Die Engineers without borders in Kanada stellen klar: Sie nehmen Fehler bei der Verfolgung ihrer Ambitionen nicht auf die leichte Schulter. Die Organisation ist aber überzeugt, dass ein gewisses Mass an Misserfolg unvermeidlich ist, wenn experimentiert und neue Dinge ausprobiert werden sollen. Frühzeitig erkennen, wo Anstrengungen fehlschlagen, und das Gelernte anwenden, um sich kontinuierlich zu verbessern, dies ist der Schlüssel zum Erfolg. Es ist gleichzeitig Ausdruck der Verantwortung, das Versagen so produktiv wie möglich zu gestalten, das heisst, die Konsequenzen zu minimieren, so dass der Wert des Gelernten die Kosten des Fehlers aufwiegt.

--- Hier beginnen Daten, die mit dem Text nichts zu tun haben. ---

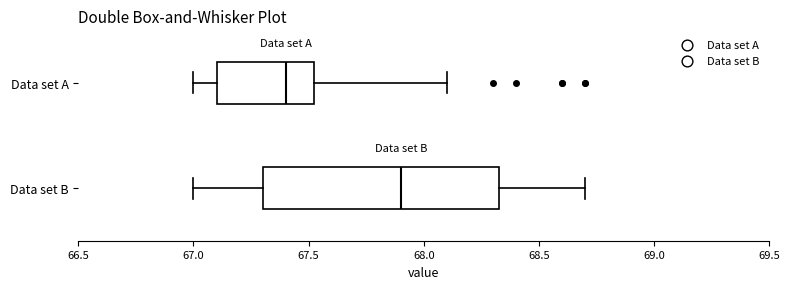

Where is the left edge of the box for Data set B on the x-axis? The values are not printed on the chart, so give them approximately, as read against the axis.

67.30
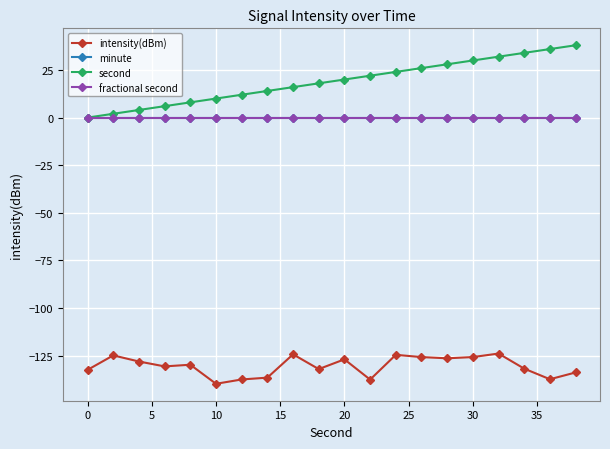

Is this an area chart (filled region under the line)?

No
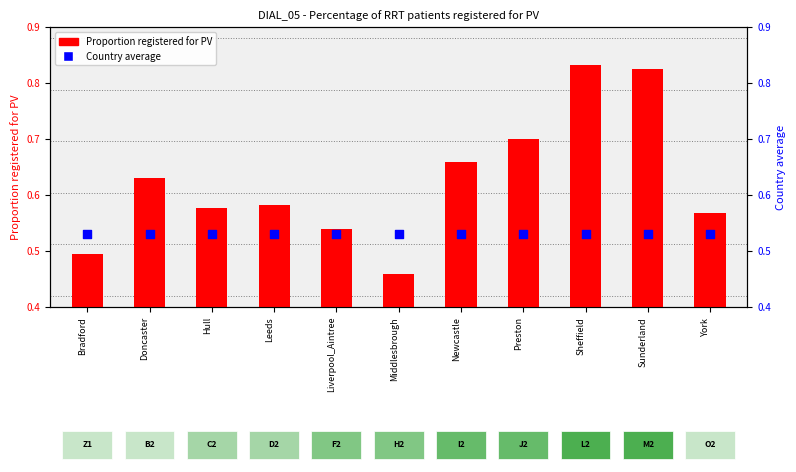

Which series has the largest total across all categories?

Proportion registered for PV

Eine Fehlerkultur leben bedeutet Fehler als Chance zu erkennen und das aus Fehlern Gelernte - die verbesserte oder bessere Lösung - zu würdigen. Wie halten wir es mit unseren Kindern? Wir hacken nicht auf ihren Fehlern herum, so dass sie in Angst aufwachsen. Nein! Wir loben sie für ihre Erfolge, ihre Fortschritte und stärken auf diese Art ihre Eigenständigkeit. Genauso schätzen wir es als Erwachsene, für das – auch aus Fehlern – Gelernte Respekt und Wertschätzung zu erfahren. Genauso können Unternehmungen, private wie staatliche, in ihrem konstruktiven Umgang mit Fehlern und Messerfolgen gestärkt werden, statt sich am öffentlichen Pranger zu finden und einen nächsten Fehler möglichst schön zu reden oder gar zu verheimlichen.

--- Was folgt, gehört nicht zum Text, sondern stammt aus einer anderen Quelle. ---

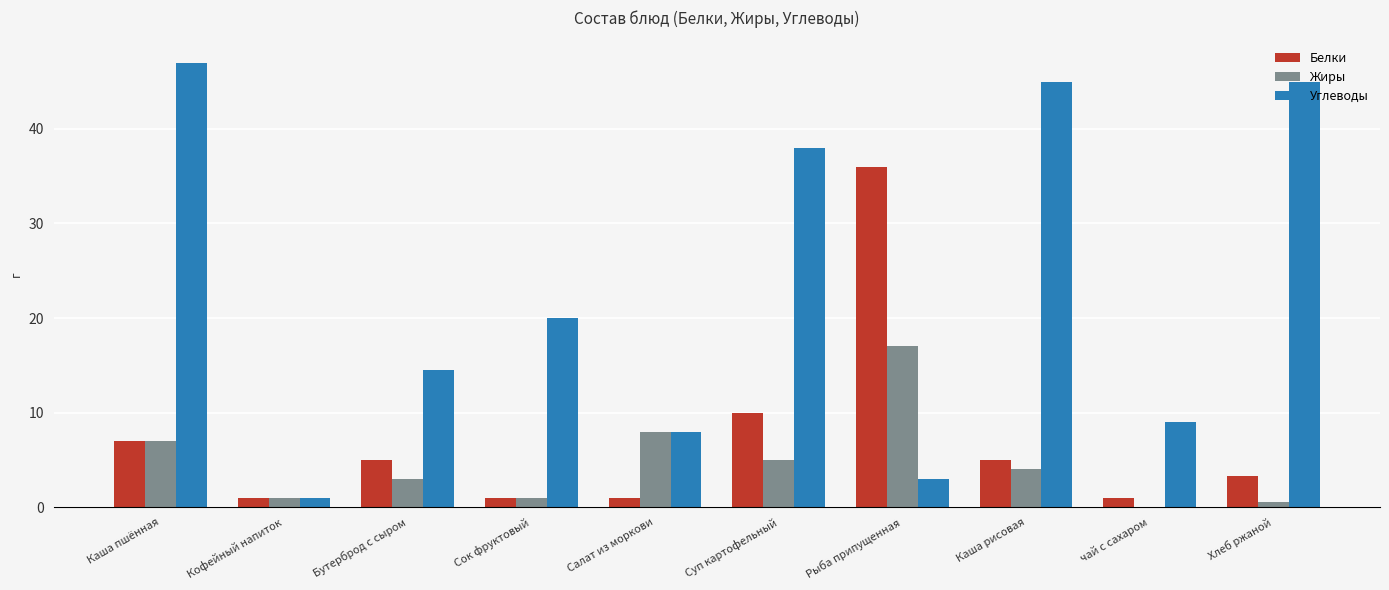

The Углеводы series shows 59.6 at Каша рисовая. True or false?

False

Manuel Flury-Wahlen ist ausgebildeter Geograph, pensionierter Mitarbeiter der Direktion für Entwicklung und Zusammenarbeit (DEZA) und Grossvater. Er bleibt an allen Zukunftsfragen interessiert, ist Berater in Fragen der Internationalen Zusammenarbeit und einer sozial und ökologisch verantwortlicheren Schweiz.